If that exists (and it's just as feature rich as enhanced-resolve) it'd be interesting to have it in dependency-cruiser. Last time I checked swc and esbuild didn't have a separately callable resolver. My hypothesis is that enhanced-resolve (and/ or tsconfig-paths(/-plugin) in case of typescript) takes most most time in accessing files.
Noticed also that useSyncFileSystemCalls is defined/forced as true here. Is it so we can use enhanced-resolve's resolveSync?
yes
Wondering if the sync calls are blocking us from leveraging the loop?
It's definitely blocking. That would be a serious problem when nodejs would have something useful to do (e.g. when it's serving web requests). The other thing nodejs would be able to do at the same time is accessing other file(s). As far as I know that'll bump into physical restrictions of the disk in any case. In the past I've done some simple tests using sync vs async code accessing disk and to my surprise the async code was measurably slower. It's some time ago (> 1y), though, and I might've done something wrong in that test, so it might be worth a retry. Async code is more complicated to handle though, and is kind of viral requiring all calling code to be async as well (in the case of resolve.js about 18 modules):
Heyooo @sverweij necromancing this old issue to bring something to your attention.

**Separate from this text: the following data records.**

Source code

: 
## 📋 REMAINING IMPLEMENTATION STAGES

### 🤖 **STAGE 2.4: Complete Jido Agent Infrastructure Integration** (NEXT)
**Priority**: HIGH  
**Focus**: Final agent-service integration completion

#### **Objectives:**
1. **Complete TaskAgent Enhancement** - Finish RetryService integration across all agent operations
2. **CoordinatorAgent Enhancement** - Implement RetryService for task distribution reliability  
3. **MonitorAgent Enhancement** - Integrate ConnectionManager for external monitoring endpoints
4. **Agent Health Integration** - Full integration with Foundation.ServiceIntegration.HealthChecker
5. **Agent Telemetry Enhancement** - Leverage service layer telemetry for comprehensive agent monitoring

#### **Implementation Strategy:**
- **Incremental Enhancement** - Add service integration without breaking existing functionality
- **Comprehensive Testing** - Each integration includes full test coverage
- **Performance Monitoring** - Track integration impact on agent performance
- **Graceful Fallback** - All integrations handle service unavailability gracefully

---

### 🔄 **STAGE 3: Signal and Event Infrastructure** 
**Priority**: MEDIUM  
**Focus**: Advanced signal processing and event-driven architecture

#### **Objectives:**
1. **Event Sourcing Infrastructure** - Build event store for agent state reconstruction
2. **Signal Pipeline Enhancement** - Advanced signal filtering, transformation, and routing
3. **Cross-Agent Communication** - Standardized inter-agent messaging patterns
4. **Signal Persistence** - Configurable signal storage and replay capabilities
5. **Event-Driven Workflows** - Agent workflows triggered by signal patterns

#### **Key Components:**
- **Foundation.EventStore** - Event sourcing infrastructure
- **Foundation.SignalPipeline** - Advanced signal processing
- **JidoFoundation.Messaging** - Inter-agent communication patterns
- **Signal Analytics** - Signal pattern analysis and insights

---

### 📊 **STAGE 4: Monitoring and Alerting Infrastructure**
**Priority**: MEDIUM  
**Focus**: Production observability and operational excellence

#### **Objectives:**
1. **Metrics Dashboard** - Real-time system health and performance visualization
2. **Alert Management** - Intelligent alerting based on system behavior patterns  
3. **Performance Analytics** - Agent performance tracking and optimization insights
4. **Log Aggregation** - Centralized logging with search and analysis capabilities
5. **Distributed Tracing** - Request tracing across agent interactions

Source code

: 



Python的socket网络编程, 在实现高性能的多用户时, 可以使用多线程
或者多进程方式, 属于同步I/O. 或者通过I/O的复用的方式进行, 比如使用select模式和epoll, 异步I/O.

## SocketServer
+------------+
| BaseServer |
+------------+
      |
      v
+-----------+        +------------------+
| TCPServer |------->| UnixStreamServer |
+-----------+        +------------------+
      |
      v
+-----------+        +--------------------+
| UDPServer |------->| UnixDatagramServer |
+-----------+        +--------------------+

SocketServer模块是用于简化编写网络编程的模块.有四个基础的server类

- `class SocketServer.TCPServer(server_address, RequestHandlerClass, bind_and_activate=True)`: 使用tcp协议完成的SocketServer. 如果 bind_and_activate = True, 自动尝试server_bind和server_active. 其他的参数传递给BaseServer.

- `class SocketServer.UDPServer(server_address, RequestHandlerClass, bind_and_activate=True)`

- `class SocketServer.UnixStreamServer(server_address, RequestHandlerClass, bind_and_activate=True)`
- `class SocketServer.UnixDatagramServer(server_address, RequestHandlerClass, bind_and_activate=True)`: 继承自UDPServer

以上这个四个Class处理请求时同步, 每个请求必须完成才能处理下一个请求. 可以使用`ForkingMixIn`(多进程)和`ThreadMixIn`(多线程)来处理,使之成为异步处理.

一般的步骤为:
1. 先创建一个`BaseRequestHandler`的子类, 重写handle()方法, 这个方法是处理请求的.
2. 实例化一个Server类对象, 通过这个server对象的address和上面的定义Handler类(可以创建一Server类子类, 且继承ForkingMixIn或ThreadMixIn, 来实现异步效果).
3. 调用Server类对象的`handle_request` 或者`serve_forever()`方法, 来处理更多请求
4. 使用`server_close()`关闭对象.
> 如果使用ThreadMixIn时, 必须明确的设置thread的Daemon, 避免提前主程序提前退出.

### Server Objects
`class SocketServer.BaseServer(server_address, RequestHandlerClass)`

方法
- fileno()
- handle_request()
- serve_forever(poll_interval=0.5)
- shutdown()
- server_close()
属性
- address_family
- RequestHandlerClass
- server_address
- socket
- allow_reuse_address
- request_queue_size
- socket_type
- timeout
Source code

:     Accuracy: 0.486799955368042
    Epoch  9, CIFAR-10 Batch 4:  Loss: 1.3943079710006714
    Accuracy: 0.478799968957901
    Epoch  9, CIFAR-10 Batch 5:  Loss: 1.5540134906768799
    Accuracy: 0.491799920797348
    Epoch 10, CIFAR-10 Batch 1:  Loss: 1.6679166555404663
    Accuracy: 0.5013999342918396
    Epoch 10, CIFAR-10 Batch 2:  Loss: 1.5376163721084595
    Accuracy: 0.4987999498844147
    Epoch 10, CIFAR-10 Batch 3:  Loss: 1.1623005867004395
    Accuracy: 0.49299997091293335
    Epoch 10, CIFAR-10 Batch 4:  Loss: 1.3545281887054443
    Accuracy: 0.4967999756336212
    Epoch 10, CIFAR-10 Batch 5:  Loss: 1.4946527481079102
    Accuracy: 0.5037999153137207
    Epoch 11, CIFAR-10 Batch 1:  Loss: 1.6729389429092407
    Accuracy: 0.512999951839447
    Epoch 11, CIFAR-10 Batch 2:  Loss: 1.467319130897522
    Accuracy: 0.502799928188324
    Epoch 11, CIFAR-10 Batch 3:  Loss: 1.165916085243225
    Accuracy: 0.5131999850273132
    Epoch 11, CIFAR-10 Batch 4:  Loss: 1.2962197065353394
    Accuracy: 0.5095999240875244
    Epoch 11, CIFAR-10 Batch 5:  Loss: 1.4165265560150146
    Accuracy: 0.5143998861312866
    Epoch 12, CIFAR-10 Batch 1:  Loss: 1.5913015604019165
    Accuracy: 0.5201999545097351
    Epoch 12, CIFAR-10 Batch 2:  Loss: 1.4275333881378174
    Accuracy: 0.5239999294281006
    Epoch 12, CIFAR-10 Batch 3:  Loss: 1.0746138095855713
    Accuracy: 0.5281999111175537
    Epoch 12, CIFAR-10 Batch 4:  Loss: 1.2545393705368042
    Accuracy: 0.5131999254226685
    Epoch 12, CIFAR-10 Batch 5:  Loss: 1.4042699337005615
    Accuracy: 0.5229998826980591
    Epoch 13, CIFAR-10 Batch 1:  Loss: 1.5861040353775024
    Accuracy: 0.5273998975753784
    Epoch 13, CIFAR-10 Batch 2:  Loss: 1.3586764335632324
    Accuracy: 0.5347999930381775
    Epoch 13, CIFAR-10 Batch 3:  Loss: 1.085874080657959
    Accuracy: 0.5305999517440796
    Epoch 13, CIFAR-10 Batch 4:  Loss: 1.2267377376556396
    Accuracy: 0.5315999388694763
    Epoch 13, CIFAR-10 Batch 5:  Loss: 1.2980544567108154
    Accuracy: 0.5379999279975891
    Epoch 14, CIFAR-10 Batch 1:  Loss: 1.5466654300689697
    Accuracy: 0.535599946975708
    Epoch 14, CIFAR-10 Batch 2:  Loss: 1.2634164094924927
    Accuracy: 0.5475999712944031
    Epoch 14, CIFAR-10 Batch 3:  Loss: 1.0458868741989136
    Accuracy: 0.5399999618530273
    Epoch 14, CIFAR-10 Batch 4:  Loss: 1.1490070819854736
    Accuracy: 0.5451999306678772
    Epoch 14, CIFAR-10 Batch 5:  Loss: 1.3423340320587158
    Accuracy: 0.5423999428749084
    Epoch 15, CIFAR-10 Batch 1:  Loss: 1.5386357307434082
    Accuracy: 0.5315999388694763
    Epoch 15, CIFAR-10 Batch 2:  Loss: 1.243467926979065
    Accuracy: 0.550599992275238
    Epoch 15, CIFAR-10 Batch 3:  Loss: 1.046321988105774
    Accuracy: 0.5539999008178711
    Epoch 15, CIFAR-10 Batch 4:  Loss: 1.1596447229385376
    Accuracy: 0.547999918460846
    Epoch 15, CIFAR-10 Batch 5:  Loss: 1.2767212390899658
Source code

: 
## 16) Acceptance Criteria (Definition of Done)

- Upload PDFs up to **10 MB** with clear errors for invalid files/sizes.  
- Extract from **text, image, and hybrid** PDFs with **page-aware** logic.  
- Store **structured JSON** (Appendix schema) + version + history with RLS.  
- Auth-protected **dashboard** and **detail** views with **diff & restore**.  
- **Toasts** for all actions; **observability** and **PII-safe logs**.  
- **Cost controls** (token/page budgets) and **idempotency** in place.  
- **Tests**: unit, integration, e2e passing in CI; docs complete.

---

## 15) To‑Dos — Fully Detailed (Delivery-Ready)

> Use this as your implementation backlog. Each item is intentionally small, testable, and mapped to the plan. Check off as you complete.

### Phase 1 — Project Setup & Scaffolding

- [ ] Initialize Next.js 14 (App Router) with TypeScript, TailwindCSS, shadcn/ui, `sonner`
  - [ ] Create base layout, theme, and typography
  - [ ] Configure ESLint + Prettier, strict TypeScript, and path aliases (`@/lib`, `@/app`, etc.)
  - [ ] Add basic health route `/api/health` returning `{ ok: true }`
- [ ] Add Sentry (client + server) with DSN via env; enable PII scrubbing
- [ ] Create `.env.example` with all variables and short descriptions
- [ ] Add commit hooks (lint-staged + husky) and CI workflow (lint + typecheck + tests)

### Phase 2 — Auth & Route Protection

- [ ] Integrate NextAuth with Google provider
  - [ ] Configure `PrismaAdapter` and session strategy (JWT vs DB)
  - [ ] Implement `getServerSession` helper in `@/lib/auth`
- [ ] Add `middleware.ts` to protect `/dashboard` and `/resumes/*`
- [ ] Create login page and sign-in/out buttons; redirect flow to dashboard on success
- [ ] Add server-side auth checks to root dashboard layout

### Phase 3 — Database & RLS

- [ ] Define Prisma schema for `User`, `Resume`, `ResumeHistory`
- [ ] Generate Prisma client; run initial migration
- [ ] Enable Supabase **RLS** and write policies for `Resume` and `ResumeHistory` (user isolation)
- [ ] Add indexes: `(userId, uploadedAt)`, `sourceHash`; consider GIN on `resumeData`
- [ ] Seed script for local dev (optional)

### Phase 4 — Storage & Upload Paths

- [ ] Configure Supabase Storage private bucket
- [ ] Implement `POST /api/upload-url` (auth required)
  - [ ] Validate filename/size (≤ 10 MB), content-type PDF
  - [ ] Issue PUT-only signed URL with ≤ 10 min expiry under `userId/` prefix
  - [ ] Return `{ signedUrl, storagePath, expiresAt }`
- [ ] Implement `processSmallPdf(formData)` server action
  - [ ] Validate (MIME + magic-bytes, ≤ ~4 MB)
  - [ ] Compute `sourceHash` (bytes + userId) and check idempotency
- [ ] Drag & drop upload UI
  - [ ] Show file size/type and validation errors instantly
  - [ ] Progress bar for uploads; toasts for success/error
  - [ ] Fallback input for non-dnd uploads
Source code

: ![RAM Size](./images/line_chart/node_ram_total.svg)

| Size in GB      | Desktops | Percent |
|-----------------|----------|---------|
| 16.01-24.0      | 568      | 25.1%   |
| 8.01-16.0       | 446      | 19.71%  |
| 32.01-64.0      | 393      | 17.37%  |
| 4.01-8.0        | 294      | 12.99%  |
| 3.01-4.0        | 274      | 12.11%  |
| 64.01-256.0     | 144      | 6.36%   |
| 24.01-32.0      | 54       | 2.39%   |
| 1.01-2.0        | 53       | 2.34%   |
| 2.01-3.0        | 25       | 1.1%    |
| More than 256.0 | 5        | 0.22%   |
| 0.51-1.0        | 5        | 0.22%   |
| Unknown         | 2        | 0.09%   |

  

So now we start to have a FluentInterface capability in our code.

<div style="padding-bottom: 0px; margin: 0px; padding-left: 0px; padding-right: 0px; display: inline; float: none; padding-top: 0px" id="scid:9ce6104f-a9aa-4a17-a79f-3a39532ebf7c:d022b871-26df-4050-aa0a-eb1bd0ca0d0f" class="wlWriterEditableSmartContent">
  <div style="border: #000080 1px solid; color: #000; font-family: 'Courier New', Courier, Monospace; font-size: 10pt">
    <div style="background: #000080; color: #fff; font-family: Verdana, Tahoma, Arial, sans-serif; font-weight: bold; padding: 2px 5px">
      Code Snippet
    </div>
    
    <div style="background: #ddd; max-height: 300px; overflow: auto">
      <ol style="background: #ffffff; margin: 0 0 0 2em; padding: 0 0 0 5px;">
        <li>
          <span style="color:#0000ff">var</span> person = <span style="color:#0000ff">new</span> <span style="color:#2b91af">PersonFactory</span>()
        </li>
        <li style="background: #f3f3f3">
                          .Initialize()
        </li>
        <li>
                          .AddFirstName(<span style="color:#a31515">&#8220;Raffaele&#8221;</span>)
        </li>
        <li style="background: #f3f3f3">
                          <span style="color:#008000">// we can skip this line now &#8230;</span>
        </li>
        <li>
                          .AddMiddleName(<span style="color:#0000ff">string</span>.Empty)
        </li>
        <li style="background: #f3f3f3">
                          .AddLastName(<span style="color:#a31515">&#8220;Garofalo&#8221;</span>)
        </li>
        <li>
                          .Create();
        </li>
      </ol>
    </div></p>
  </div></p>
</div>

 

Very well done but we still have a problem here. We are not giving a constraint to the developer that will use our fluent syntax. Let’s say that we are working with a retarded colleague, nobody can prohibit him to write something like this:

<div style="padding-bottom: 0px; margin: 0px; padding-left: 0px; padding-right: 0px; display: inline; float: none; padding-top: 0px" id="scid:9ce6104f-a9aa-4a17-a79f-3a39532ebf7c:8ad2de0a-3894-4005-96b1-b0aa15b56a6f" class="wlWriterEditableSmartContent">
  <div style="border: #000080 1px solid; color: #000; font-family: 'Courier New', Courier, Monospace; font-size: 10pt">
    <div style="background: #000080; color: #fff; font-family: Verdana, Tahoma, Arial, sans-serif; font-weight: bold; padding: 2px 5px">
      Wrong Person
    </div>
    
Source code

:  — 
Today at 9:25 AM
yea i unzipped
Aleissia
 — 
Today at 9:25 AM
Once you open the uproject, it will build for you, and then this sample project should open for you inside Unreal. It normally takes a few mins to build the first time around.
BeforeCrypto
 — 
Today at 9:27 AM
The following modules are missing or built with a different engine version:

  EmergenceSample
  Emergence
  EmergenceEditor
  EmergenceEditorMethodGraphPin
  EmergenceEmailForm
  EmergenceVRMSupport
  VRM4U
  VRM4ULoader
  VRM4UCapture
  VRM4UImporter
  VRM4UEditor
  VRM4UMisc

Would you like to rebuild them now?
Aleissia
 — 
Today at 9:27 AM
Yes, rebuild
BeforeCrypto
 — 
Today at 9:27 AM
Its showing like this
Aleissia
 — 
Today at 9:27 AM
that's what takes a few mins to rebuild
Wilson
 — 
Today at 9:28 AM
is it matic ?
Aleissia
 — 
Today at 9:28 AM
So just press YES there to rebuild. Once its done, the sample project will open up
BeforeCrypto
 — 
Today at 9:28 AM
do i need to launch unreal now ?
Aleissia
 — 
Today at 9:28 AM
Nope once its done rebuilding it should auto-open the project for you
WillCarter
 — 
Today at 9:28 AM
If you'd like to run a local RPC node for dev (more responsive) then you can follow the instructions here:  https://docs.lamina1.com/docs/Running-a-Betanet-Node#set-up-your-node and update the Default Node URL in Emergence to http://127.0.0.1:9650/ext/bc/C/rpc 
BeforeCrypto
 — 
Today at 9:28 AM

So, recently I was navigating on the twitters, and I came across this project:
-
OXC
(link), a javascript compiler written in rust.
More than the compiler itself, I noticed they are composed of a couple of packaged tools and one of them is a resolver with the interesting claim of 28x faster than enhanced-resolve
It is written in Rust, and seems to be a port of enhanced-resolver
(with the tests-suite imported from it and passing)
Docs: https://oxc-project.github.io/docs/guide/usage/resolver.html Crate: https://docs.rs/oxc_resolver/latest/oxc_resolver
I know there's overhead with node/rust interop, (and probably that 28x faster
wont be a huge win in smaller projects) but I thought it might be interesting to bring to your attention 😄 (It might be worth it for big projects)
Hi @fforres thanks! That looks like a cool project - and 28x faster module resolution sounds very tempting. From a quick glance it looked like the (still experimental) nodejs binding has an interface that is quite close to enhanced-resolve, so it shouldn't be too hard to try out.